▶ **INFORMATION**:
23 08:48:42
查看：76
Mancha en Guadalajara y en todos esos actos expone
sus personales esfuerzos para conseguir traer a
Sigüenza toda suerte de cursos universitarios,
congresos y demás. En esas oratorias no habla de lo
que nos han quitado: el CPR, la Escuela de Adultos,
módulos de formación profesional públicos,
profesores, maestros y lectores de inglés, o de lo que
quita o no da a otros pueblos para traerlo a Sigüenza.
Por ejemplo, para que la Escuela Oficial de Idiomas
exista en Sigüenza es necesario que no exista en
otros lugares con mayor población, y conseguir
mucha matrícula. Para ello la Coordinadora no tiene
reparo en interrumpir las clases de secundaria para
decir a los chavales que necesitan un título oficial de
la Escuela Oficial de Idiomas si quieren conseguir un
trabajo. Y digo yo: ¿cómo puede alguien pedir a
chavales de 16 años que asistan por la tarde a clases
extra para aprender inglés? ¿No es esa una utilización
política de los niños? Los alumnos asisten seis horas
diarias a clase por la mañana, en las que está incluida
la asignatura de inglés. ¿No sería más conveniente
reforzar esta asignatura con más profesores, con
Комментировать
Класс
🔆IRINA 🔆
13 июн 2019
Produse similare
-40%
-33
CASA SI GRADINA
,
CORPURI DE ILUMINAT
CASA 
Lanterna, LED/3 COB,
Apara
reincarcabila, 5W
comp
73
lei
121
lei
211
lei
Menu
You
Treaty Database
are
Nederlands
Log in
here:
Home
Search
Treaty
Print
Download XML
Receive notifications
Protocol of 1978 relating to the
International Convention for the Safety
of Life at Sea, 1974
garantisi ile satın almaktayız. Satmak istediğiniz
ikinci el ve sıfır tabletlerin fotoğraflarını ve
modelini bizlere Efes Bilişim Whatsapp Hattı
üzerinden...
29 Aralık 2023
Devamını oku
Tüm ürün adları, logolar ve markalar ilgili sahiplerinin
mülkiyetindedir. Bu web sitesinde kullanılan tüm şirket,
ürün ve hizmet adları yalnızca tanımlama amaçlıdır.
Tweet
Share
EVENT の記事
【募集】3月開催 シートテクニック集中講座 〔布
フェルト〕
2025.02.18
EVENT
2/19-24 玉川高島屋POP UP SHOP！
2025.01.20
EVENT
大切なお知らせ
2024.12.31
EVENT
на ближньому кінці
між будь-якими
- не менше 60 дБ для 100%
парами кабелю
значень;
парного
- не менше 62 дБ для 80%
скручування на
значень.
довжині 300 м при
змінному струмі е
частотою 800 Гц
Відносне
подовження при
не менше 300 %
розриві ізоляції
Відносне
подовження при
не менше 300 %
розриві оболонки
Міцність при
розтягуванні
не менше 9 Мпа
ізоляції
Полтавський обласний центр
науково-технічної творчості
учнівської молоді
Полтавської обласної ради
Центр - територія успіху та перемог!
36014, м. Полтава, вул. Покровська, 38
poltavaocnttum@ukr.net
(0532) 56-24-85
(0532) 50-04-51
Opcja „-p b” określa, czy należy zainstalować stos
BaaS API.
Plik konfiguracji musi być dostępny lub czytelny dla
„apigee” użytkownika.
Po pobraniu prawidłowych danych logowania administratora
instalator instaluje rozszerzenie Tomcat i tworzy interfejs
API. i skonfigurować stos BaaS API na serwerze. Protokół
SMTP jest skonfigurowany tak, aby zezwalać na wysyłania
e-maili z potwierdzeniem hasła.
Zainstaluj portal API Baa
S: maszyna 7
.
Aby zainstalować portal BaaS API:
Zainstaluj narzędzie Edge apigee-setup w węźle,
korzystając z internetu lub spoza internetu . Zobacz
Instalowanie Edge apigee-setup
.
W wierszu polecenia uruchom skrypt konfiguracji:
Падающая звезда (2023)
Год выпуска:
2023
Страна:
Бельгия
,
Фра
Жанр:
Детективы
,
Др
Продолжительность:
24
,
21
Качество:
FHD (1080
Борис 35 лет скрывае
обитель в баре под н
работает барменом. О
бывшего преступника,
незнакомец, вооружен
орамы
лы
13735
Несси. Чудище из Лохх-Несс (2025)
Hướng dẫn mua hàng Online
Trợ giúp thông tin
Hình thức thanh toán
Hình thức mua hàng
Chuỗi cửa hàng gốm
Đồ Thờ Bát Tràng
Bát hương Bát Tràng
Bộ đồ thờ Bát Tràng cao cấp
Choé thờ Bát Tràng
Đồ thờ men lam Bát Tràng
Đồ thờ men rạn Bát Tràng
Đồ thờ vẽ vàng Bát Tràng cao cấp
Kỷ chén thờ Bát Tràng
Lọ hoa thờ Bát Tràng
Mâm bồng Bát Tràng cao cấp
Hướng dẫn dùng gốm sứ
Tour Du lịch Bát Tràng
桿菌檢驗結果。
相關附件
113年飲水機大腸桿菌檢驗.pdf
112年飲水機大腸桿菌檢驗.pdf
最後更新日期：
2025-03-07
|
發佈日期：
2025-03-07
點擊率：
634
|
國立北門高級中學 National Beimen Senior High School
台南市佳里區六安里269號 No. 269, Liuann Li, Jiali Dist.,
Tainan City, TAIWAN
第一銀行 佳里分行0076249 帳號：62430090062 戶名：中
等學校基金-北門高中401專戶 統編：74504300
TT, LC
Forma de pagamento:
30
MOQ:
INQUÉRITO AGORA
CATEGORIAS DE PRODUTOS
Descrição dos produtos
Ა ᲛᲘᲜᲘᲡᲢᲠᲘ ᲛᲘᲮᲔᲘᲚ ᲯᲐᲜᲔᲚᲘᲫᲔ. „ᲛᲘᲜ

▶ **HOW TO COMPLETE THIS TASK**: Recast the lines from the first one through the line containing "otros lugares con" as a Markdown table with two columns: Row, holding a running number, and Text, holding the line. Leave out any blank lines.

▶ **THE COMPLETED TASK**:
| Row | Text |
|---|---|
| 1 | 23 08:48:42 |
| 2 | 查看：76 |
| 3 | Mancha en Guadalajara y en todos esos actos expone |
| 4 | sus personales esfuerzos para conseguir traer a |
| 5 | Sigüenza toda suerte de cursos universitarios, |
| 6 | congresos y demás. En esas oratorias no habla de lo |
| 7 | que nos han quitado: el CPR, la Escuela de Adultos, |
| 8 | módulos de formación profesional públicos, |
| 9 | profesores, maestros y lectores de inglés, o de lo que |
| 10 | quita o no da a otros pueblos para traerlo a Sigüenza. |
| 11 | Por ejemplo, para que la Escuela Oficial de Idiomas |
| 12 | exista en Sigüenza es necesario que no exista en |
| 13 | otros lugares con mayor población, y conseguir |